Johnson's challenge is formidable. The whirling disease parasite, a microscopic metazoan named Myxobolus cerebralis, has such a bizarre life cycle that until 16 years ago, it was believed to be two species. The primary host is an inch-long aquatic worm, Tubifex tubifex, as many as 10,000 of which can thrive in a square yard of silty bottom. A soft-tissue stage of the parasite emerges from the worm and drifts downstream with what Johnson describes as "a shotgun shell for a head."

The head contains 64 parasites that inflame and destroy the cartilage of juvenile trout before it can turn to bone. The parasites burrow inside the fish through its mouth (which opens to take in oxygen from the water) or skin and travel along the nerve channels to get into the cartilage in the skeleton and head. They chew away at the cartilage and after 60 days make spores. The resulting skeletal deformities and heavy pressure on the fish's organs of equilibrium cause it to swim erratically, unable to feed or avoid predators.

When the trout dies, the heavier-than-water spores sink to the bottom. Even if the spores do not immediately enter a tubifex worm to start the life cycle anew, they can survive for 20 years in the mud. A wading angler who stirs up the bottom can send hundreds of thousands of spores downstream to infect fish. Some spores might also adhere to boots or gear, ready to be liberated in the next body of water in which the angler sets foot—even a continent away. That's cause for concern in Argentina, Chile, New Zealand and the Australian island of Tasmania, all of which got their rainbows from North America.

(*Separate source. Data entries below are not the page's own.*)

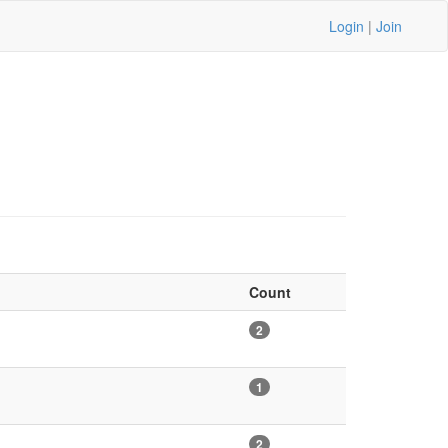
Login
|
Join
Count
2
1
2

"We keep having to worry about the affected fish—seeing that hatcheries get cleaned up and that affected fish are not moved into waters that are not yet infected," Johnson says. "If the parasite gains entrance, the cycle is established, and it's going to be there forever unless we can find a way to break it."

What can be done? According to Johnson, a "good" species of tubifex worm—one that doesn't harbor the parasite—might out-compete the present "bad" worm for its niche and break the parasite's life cycle.

More promising is the fact that coho salmon, which are of the same genus as rainbow trout, are resistant to the parasite. "We think the resistance lies in a set of genes known as MHC that turns out to be conserved across fish and higher vertebrates over many millions of years," Johnson says. "These genes dictate whether you or I can exchange organs. They have to do with cellular immunity against viruses, bacteria, parasites and fungi. We want to do studies that isolate and define the differences between susceptible fish and related resistant fish in terms of their critical genes. The technology is out there, but it will take five to 10 years to prove."